Basic Stuff
- Name: Dave
- Country: United States
- State: New Mexico
- City: Milan
- Gender: Male
- Education: Four Year Degree
- Primary Illness: ME/CFS
- Diagnosis:
- Chronic Fatigue Syndrome (ME/CFS)
- Sleep Apnea (use CPAP), Diabetes
- Year Illness Began: 1998
Functioning Interrupted
Work Interrupted
- Former Occupation: Teacher
- Job Responsibilities at Former Occupation:
Band & Choir Director at both HS & Mid.
- Years of Work Lost: 24
- Current Work Status: On disability
Income Interrupted
- Yearly Income Before Becoming Ill:
$20,000
- Yearly Income From Disability:
$8,400
-
Minimum Current Annual Income Loss:
$28,068
- Total Projected Economic Losses For Years Not Worked:
$660,040
Other Interruptions
- A member of my family stopped or reduced their time at work to become a caregiver
- My parents or other family members have provided financial support
- This illness has severely impacted my ability to financially prepare for retirement
- I was unable to attend college/university as I had planned
- I took on jobs with less responsibilities than I otherwise would have
- I lost my house or had to move to a smaller dwelling
- I have been unable to or found it very difficult to date
- I believe this illness contributed significantly to a divorce or loss of an important relationship
Most Impactful Loss
I lost my ability to work, had to have help in most daily tasks, & I don't do a lot of simple b4 things like wash my hair, or put them off until weeks l8r.
My Story
By the way, currently, I am 1/2 the man I used to be -- 260lbs when I got sick, and now down to 130lbs @ 6' tall.
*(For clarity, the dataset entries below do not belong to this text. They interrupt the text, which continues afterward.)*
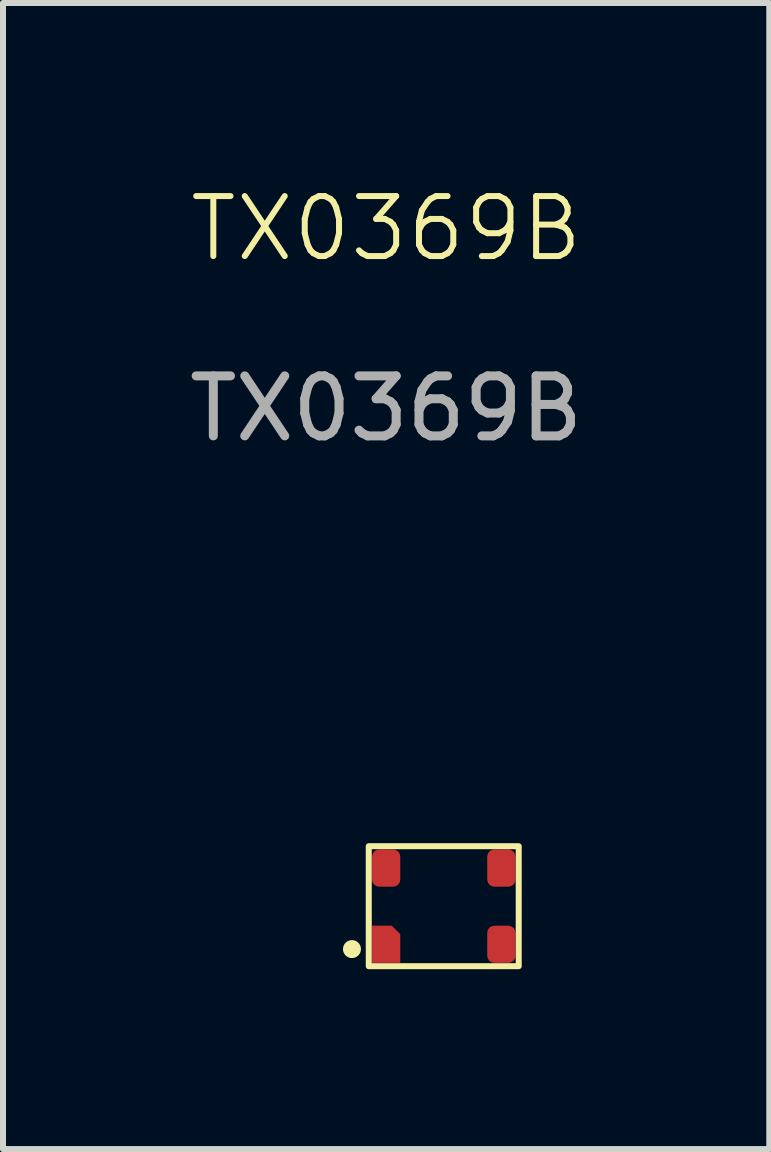
<source format=kicad_pcb>
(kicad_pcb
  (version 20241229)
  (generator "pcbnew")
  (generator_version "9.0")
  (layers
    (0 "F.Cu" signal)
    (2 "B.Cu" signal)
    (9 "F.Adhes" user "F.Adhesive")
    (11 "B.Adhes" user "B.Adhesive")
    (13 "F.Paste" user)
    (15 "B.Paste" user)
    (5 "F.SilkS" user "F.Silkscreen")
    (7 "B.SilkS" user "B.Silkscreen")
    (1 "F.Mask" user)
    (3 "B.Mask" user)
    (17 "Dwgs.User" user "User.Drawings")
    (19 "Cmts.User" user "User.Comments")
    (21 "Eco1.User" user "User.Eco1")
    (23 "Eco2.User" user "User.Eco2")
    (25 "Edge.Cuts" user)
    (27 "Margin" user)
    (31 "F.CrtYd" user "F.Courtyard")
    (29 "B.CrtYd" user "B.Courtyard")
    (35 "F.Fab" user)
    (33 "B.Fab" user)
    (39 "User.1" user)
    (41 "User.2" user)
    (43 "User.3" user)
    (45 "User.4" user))
  (footprint "TX0369B"
    (layer "F.Cu")
    (at 3.387 11.421)
    (property "Reference" "TX0369B" (at 0 -10.66 0) (unlocked yes) (layer "F.SilkS") (effects (font (size 1 1) (thickness 0.1))))
    (attr smd)
    (fp_rect (start -0.29 -0.365) (end 2.21 1.635) (stroke (width 0.1) (type default)) (fill no) (layer "F.SilkS"))
    (fp_circle (center -0.57 1.35) (end -0.47 1.35) (stroke (width 0.1) (type solid)) (fill yes) (layer "F.SilkS"))
    (fp_text user "${REFERENCE}" (at 0 -7.66 0) (unlocked yes) (layer "F.Fab") (effects (font (size 1 1) (thickness 0.15))))
    (pad "1" smd roundrect (at 0 1.27) (size 0.47 0.62) (layers "F.Cu" "F.Mask" "F.Paste") (roundrect_rratio 0) (chamfer_ratio 0.3) (chamfer top_right))
    (pad "2" smd roundrect (at 1.92 1.27) (size 0.47 0.62) (layers "F.Cu" "F.Mask" "F.Paste") (roundrect_rratio 0.25))
    (pad "3" smd roundrect (at 1.92 0) (size 0.47 0.62) (layers "F.Cu" "F.Mask" "F.Paste") (roundrect_rratio 0.25))
    (pad "4" smd roundrect (at 0 0) (size 0.47 0.62) (layers "F.Cu" "F.Mask" "F.Paste") (roundrect_rratio 0.25)))
  (gr_rect
    (start -3 -3)
    (end 9.774 16.105)
    (stroke (width 0.1) (type default))
    (fill no)
    (layer "Edge.Cuts")))
</source>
When I got sick with EBV (as my Dr. said I had titers for), I had a lot of good stress doing my 1st music job (I taught in other fields b4 -- Math, Science, Computers, & Substituted in those & Music, Chinese etc, K-12). My health begin to get worse in the spring of '98, so I exercised more like riding my bike to and from my work sites, but this didn't make things better at all. On one day I had 103℉ fever, was about to give up due to all the symptoms, but then a song "Never give up, Never Give in" (a March) filled my mind, so I wrote it down, and the fever abated that same day in the evening. My Doctor came up with the diagnosis after about 6mo and running every test he could think of -- CFIDS or now it is CFS/ME. Since then I got a little better, had to go back to work, but one class a semester at the college & prisons was all I could do so long as my wife graded the papers! After 3 semesters of that, disability kicked in from Social Security, then 2years from that was Medicare. I developed work arounds so I can do things like type here & stay seated upright longer like using socks up to my knees, no social media, not going to Church, only checking into nets (limiting talking on Ham Radio), but what has kept me sane is singing playing Piano & composing hundred of songs (mostly just music, no lyrics). I also read a bit, & play easy computer games like Mahjongg. My wife (also a teacher)(until about when she passed from rare cancer over 2yrs ago) & now my 22+ son takes care of me, like clean my clothes, prepare & cook my food, etc. Over the decades and even now, my symptoms make it hard to do anything -- things like lights too bright at times, fatigue all the time, pain everywhere and body messed up around bed time the worse, wondering if I got restful sleep upon waking, sleeping 10+ hours/day, having air hunger and breathing much larger vol just to do things, heart beating like crazy, O2 sats always in the 90's (so I am OK?!?!) having hands that like to hang down, feeble knees, dropping things readily, and I just can't always walk and try to fall as brain signals get mixed up, turn into pain, etc. and then I try to reach for items, and if I don't slow down, I will miss!!! Much more, but enough of this, sorry.